In microcytic anemia, the reticulocyte count is typically low, falling below 3%. Reticulocytes are immature red blood cells with a ‘net-like' chromatin structure. A low reticulocyte count suggests that the bone marrow is not effectively compensating for the anemia by increasing red blood cell production. This is often due to the inability to increase hemoglobin synthesis, which is a common feature in conditions like thalassemia and iron deficiency that lead to microcytic anemia.
Thalassemia is a hereditary form of anemia resulting from impaired hemoglobin production. Normal hemoglobin is composed of two alpha and two beta subunits. In thalassemia, either the alpha or beta globin chains are defective or absent, leading to dysfunctional hemoglobin. This results in microcytic anemia characterized by red blood cells that are smaller and paler than normal.

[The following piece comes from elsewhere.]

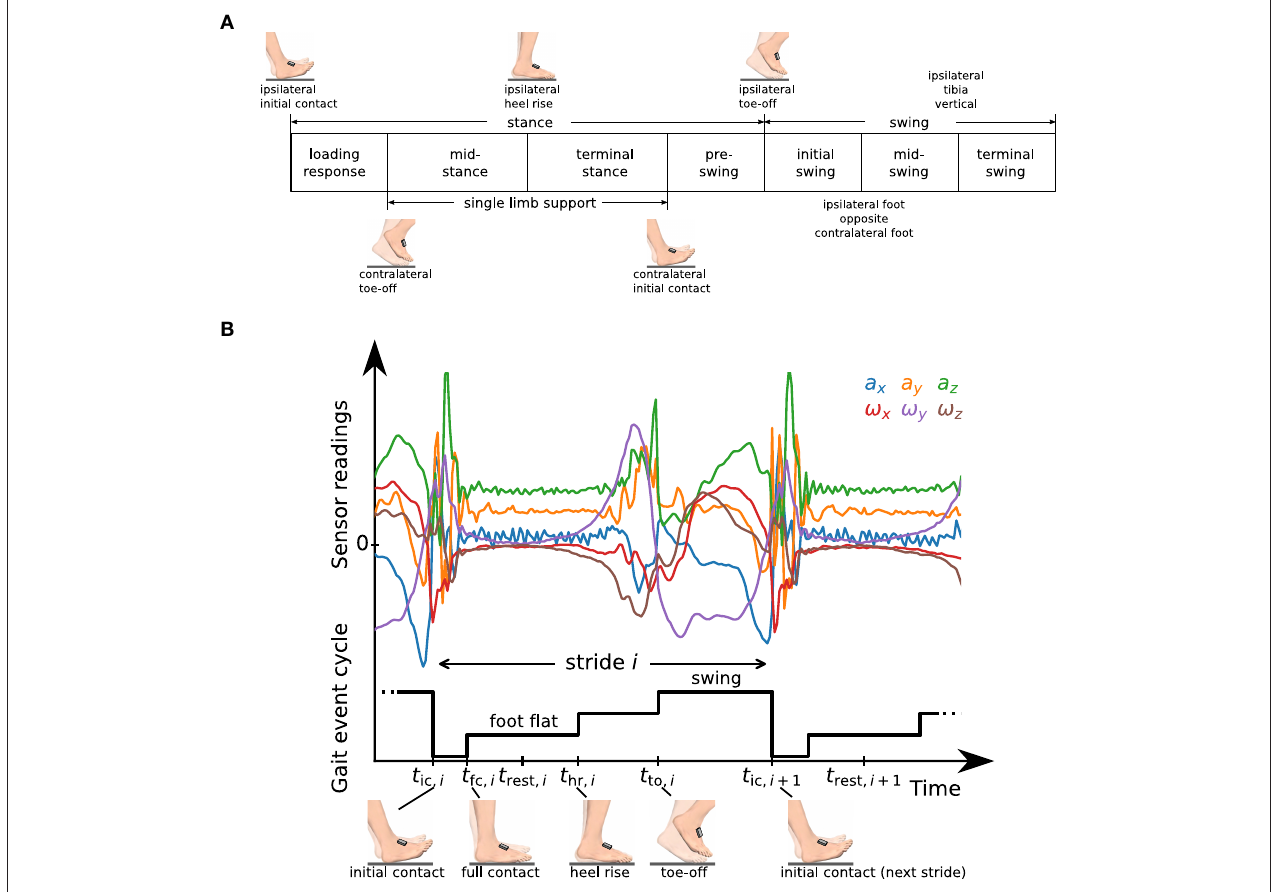
FIGURE 3 | (A) Definition of gait phases as used in standard literature [cf. (44)], and transitions based on gait events of the ipsilateral and contralateral foot. (B) Raw accelerometer and gyroscope sensor readings and representation of the gait event cycle with a staircase-shaped signal. We define time instants t ic, i , t fc, i , t hr, i , t to, i that mark characteristic events and a rest instant t rest, i in the middle of the phase in which the foot is fully on the ground (foot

Hemoglobin H disease is a form of alpha thalassemia caused by the deletion of three alpha globin genes. This condition leads to the formation of hemoglobin H, which is composed of four beta globin chains. Hemoglobin H has a high affinity for oxygen, impairing its delivery to tissues and causing hypoxia. Additionally, hemoglobin H can form inclusion bodies that damage red blood cell membranes, leading to extravascular hemolysis and moderate to severe microcytic anemia.
Beta thalassemia major is the most severe form of beta thalassemia, resulting from a complete deficiency of both beta genes. This leads to severe anemia and a range of complications including extramedullary hematopoiesis in the liver, spleen, and bone, causing hepatosplenomegaly and facial and skull bone deformities. The red blood cells show significant morphological abnormalities, such as microcytes, target cells, and teardrop cells. Complications may include iron overload due to frequent transfusions and the risk of aplastic crisis. Treatment involves chronic red blood cell transfusions.